For the past 6/7 years I have thought I had CA which was officially diagnosed.However I am baffled by some of the symptoms.There is no-one in my support group who has the same.6 or so years ago everything was ok.I go to the Oxford Clinic and the Nero I see does't seem surprised at the symptoms but at the rapidity of degeneration.MSA has been suggested but I have been down that route several times-doesn't fit.I am now 55 and a hereditary link cannot be found.Symptoms at first were loss of balance and fluency of speech.Now this year the balance has gone so I have to use a wheelchair.
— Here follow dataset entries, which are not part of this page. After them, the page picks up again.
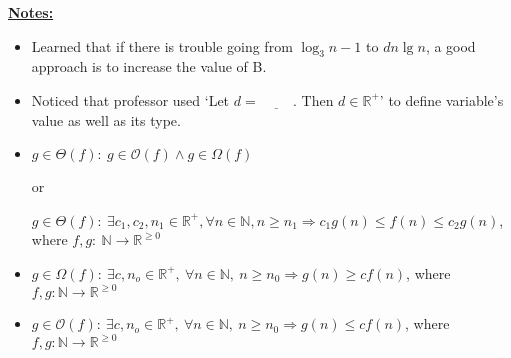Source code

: \documentclass[12pt]{article}
\begin{document}

\bigskip

\underline{\textbf{Notes:}}

\bigskip

\begin{itemize}
    \item Learned that if there is trouble going from $\log_3n - 1$ to $dn\lg n$,
    a good approach is to increase the value of B.
    \item Noticed that professor used `Let $d = \underline{\hspace{1cm}}$. Then $d \in \mathbb{R}^+$'
    to define variable's value as well as its type.
    \item
    $g \in \Theta(f):\: g \in \mathcal{O}(f) \land g \in \Omega(f)$

    or

    $g \in \Theta(f):\:\exists c_1,c_2,n_1 \in \mathbb{R}^{+}, \forall n \in \mathbb{N}, n \geq n_1
    \Rightarrow c_1g(n) \leq f(n) \leq c_2g(n)$, where $f,g:\:\mathbb{N} \to \mathbb{R}^{\geq 0}$

    \item
    $g \in \Omega(f):\:\exists c,n_o \in \mathbb{R}^{+},\:\forall n \in
    \mathbb{N},\:n \geq n_0 \Rightarrow g(n) \geq cf(n)$, where $f,g:\mathbb{N} \to \mathbb{R}^{\geq 0}$

    \item

    $g \in \mathcal{O}(f):\:\exists c,n_o \in \mathbb{R}^{+},\:\forall n \in
    \mathbb{N},\:n \geq n_0 \Rightarrow g(n) \leq cf(n)$, where $f,g:\mathbb{N} \to \mathbb{R}^{\geq 0}$
\end{itemize}
\end{document}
Speech is very difficult and the tremor has got worse so I have lost my independence with eating and looking after myself.Also my focus is dodgy.I am getting muscle weakness and finding it difficult to stand.Also have just started with dry skin on eyebrows and upper half of face
I am rigid with fear of falling over but still haave some movement and have bladder difficulties.
My question is how mmuch is Ataxia,how much age and how much hormones?
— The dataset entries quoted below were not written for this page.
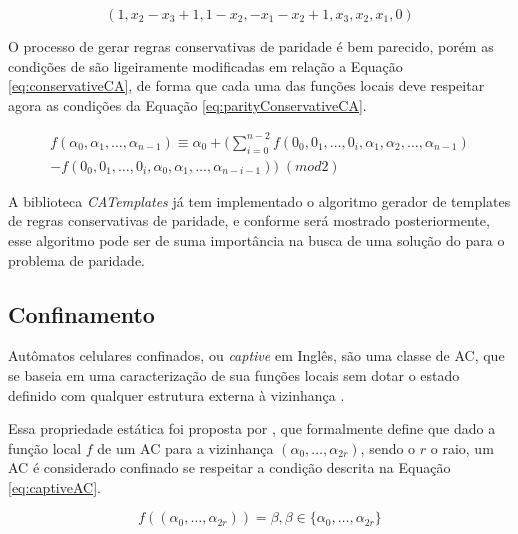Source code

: \documentclass[12pt,a4paper]{article}
\begin{document}
	\begin{equation}
	(1,x_2-x_3+1,1-x_2,-x_1-x_2+1,x_3,x_2,x_1,0)
	\label{eq:conservativeTemplate}
	\end{equation}

	O processo de gerar regras conservativas de paridade é bem parecido, porém as condições de \cite{boccara2002} são ligeiramente modificadas em relação a Equação \ref{eq:conservativeCA}, de forma que cada uma das funções locais deve respeitar agora as condições da Equação \ref{eq:parityConservativeCA}.

	\begin{equation}
	\begin{split}
	f(\alpha_0,\alpha_1, \dots,\alpha_{n-1}) \equiv \alpha_0 + (\sum_{i=0}^{n-2}f(0_0,0_1, \dots,0_i,\alpha_1,\alpha_2, \dots,\alpha_{n-1}) \\- f(0_0,0_1, \dots,0_i,\alpha_0,\alpha_1, \dots,\alpha_{n-i-1})) \; (mod 2)  
	\label{eq:parityConservativeCA}
	\end{split}
	\end{equation}

	A biblioteca \textit{CATemplates} já tem implementado o algoritmo gerador de templates de regras conservativas de paridade, e conforme será mostrado posteriormente, esse algoritmo pode ser de suma importância na busca de uma solução do para o problema de paridade.





	\subsection{Confinamento}
	Autômatos celulares confinados, ou \textit{captive} em Inglês, são uma classe de AC, que se baseia em uma caracterização de sua funções locais sem dotar o estado definido com qualquer estrutura externa à vizinhança \cite{theyssier2004captive}. 

	Essa propriedade estática foi proposta por , que formalmente define que dado a função local $f$ de um AC para a vizinhança $(\alpha_0, \dots, \alpha_{2r})$, sendo o $r$ o raio, um AC é considerado confinado se respeitar a condição descrita na Equação \ref{eq:captiveAC}.

	\begin{equation}
	f((\alpha_0, \dots, \alpha_{2r})) = \beta, \beta \in \{\alpha_0, \dots, \alpha_{2r}\}
	\label{eq:captiveAC}
	\end{equation}
\end{document}
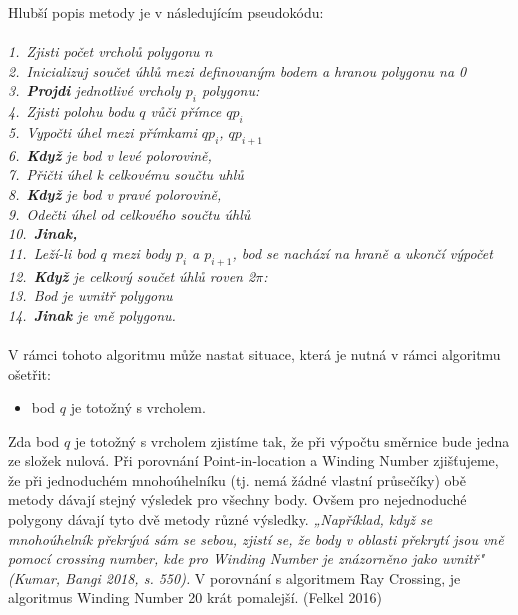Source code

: \documentclass{article}
\begin{document}
Hlubší popis metody je v následujícím pseudokódu:\\
\vspace{0.2cm}\\
\indent\textit{{1.~}Zjisti počet vrcholů polygonu $n$}\\
\indent\textit{{2.~}Inicializuj součet úhlů mezi definovaným bodem a hranou polygonu na 0}\\
\indent\textit{{3.~}\textbf{Projdi} jednotlivé vrcholy $p_{i}$ polygonu:}\\
\indent\indent\textit{{4.~}Zjisti polohu bodu $q$ vůči přímce $qp_{i}$}\\
\indent\indent\textit{{5.~}Vypočti úhel mezi přímkami $qp_{i}$, $qp_{i+1}$}\\
\indent\indent\textit{{6.~}\textbf{Když} je bod v levé polorovině,}\\
\indent\indent\indent\textit{{7.~}Přičti úhel k celkovému součtu uhlů}\\
\indent\indent\textit{{8.~}\textbf{Když} je bod v pravé polorovině,}\\
\indent\indent\indent\textit{{9.~}Odečti úhel od celkového součtu úhlů}\\
\indent\indent\textit{{10.~}\textbf{Jinak,}}\\
\indent\indent\indent\textit{{11.~}Leží-li bod $q$ mezi body $p_{i}$ a $p_{i+1}$, bod se nachází na hraně a ukončí výpočet}\\
\indent\textit{{12.~}\textbf{Když} je celkový součet úhlů roven 2$\pi$:}\\
\indent\indent\textit{{13.~}Bod je uvnitř polygonu}\\
\indent\textit{{14.~}\textbf{Jinak} je vně polygonu.}\\
\vspace{0.2cm}\\
V rámci tohoto algoritmu může nastat situace, která je nutná v rámci algoritmu ošetřit:\begin{itemize}
    \item bod $q$ je totožný s vrcholem.
\end{itemize}
Zda bod $q$ je totožný s vrcholem zjistíme tak, že při výpočtu směrnice bude jedna ze složek nulová.
Při porovnání Point-in-location a Winding Number zjišťujeme, že při jednoduchém mnohoúhelníku (tj. nemá žádné vlastní průsečíky) obě metody dávají stejný výsledek pro všechny body. Ovšem pro nejednoduché polygony dávají tyto dvě metody různé výsledky. \textit{„Například, když se mnohoúhelník překrývá sám se sebou, zjistí se, že body v oblasti překrytí jsou vně pomocí crossing number, kde pro Winding Number je znázorněno jako uvnitř" (Kumar, Bangi 2018, s. 550).} V porovnání s algoritmem Ray Crossing, je algoritmus Winding Number 20 krát pomalejší. (Felkel 2016)
\end{document}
Do not have nystagmus,speech isstaccato rather slurred,no fatitgue or any cogitive decline,no pain and no swallowing difficulties..The tremo0r is action not Parkinson and although there is some crossover the movement(or lack of) is quite different.I'm confused.My MRI taken 5 years ago showed cerebellar atrophy.Should II ask for another MRI or will it be seen as a watste of money by the NHS.
Does ajnyone else have a combijnation of these symptoms???